LIKE MOST OF THE GREAT FILM NOIRS FROM THE FORTIES, THE FILM BEGINS WITH A NARRATION, AND THE NARRATIVE UNFOLDS IN A FLASHBACK
One night, the detective falls asleep in Laura’s apartment beneath her portrait. He awakens to the sound of a key in the lock—and is stunned to see Laura herself walk in. A dress in her closet, belonging to one of her models, Diane Redfern, reveals the truth: the woman assumed to be Laura was Redfern, lured there for a clandestine rendezvous with the unfaithful Carpenter while Laura was away in the country. With Laura alive, the urgency to unmask the killer intensifies.
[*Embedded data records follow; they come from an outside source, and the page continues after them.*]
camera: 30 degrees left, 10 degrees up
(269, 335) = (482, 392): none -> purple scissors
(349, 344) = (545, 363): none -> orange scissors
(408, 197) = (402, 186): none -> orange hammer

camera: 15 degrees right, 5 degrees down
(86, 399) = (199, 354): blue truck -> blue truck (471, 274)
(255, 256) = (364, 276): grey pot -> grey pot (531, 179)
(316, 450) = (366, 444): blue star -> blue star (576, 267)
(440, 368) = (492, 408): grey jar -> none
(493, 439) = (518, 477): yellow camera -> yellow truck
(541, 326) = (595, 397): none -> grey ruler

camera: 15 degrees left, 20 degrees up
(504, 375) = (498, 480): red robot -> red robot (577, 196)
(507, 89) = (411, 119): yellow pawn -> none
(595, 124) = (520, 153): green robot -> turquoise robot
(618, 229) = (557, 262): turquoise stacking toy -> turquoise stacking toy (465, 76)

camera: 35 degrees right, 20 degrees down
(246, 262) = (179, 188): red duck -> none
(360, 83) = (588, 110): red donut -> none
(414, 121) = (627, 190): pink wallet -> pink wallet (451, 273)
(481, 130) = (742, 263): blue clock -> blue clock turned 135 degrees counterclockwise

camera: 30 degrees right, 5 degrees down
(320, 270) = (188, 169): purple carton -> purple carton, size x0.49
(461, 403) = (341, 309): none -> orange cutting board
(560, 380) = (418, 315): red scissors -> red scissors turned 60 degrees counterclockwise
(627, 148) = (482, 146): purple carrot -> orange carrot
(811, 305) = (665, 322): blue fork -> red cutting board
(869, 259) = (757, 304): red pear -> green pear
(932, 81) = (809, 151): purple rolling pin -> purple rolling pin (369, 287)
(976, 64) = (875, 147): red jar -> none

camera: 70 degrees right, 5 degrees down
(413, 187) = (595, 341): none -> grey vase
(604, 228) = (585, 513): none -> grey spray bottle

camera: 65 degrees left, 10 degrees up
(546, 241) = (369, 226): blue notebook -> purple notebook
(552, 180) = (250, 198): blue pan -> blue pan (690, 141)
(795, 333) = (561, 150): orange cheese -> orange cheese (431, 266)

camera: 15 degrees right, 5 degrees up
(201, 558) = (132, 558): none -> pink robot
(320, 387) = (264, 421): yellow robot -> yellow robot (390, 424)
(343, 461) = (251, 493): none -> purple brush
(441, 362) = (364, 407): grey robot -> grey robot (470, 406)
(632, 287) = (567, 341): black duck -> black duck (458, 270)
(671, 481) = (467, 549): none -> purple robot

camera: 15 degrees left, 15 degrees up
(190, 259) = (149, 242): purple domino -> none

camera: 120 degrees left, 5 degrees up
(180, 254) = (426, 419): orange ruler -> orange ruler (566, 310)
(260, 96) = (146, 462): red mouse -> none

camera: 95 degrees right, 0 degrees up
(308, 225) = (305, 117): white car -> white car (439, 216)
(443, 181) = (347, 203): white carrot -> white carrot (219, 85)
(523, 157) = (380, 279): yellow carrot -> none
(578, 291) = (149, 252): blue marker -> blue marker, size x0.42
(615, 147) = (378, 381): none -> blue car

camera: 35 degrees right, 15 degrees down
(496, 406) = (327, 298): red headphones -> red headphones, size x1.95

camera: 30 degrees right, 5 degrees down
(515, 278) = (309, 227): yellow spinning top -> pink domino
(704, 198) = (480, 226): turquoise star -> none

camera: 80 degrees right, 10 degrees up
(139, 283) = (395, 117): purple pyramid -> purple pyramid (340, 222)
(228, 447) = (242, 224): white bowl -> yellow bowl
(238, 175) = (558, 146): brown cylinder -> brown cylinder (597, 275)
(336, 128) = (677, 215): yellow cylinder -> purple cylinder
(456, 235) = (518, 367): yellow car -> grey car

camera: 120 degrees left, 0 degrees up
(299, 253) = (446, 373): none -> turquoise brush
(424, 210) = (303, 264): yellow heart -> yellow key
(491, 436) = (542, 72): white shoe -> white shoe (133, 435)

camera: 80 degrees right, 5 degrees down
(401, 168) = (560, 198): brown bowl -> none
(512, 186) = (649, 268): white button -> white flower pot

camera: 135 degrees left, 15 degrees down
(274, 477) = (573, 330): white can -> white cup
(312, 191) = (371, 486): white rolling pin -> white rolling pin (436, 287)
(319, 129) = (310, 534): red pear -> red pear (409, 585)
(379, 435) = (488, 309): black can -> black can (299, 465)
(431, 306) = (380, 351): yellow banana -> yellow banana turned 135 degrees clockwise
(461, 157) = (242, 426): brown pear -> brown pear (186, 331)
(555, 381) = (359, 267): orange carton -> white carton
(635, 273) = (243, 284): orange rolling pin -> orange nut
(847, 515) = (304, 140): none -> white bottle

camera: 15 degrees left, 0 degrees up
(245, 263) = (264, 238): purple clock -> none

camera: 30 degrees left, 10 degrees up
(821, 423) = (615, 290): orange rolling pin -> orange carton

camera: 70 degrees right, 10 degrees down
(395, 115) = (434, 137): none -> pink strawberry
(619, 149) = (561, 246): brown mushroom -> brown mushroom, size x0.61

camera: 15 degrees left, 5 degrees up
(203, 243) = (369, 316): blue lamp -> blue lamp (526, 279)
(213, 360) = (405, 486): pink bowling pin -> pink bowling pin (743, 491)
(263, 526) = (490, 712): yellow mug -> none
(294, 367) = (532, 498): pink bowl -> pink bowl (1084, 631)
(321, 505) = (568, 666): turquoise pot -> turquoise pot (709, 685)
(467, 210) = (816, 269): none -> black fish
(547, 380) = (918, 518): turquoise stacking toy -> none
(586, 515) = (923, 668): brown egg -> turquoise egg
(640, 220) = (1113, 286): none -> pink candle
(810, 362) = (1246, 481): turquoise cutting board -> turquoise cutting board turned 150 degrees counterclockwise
“I shall never forget the weekend Laura died. A silver sun burned through the sky like a huge magnifying glass. It was the hottest Sunday in my recollection. I felt as if I were the only human being left in New York. For with Laura’s horrible death, I was alone. I, Waldo Lydecker, was the only one who really knew her. And I had just begun to write Laura’s story when – another of those detectives came to see me. I had him wait. I could watch him through the half-open door. I noted that his attention was fixed upon my clock. There was only one other in existence, and that was in Laura’s apartment in the very room where she was murdered”
Fade in Narration by Clifton Webb as Waldo Lydecker
One of the reasons often cited for the firing of the film’s original director, Rouben Mamoulian, was his treatment of Webb—his chilly, dismissive attitude toward a seasoned stage actor whose sexuality he reportedly disdained. Hollywood lore has inflated this into the primary cause of his dismissal, but the more likely explanation is that Mamoulian was steering the material in a direction Darryl Zanuck found untenable. Mamoulian is, after all, more famous for the films he was fired from (Laura, Oklahoma! Cleopatra) than for the ones he completed. Zanuck handed the project to producer Otto Preminger, and the result was a stroke of sheer, unforgettable genius.
Adapted from Vera Caspary’s novel by Jay Dratler, Samuel Hoffenstein, Elizabeth Reinhardt, and an uncredited Ring Lardner Jr., the film features Oscar‑winning cinematography by Joseph LaShelle—trumping even John Seitz’s equally stunning work on Double Indemnity—and a haunting, all‑time‑great score by David Raksin.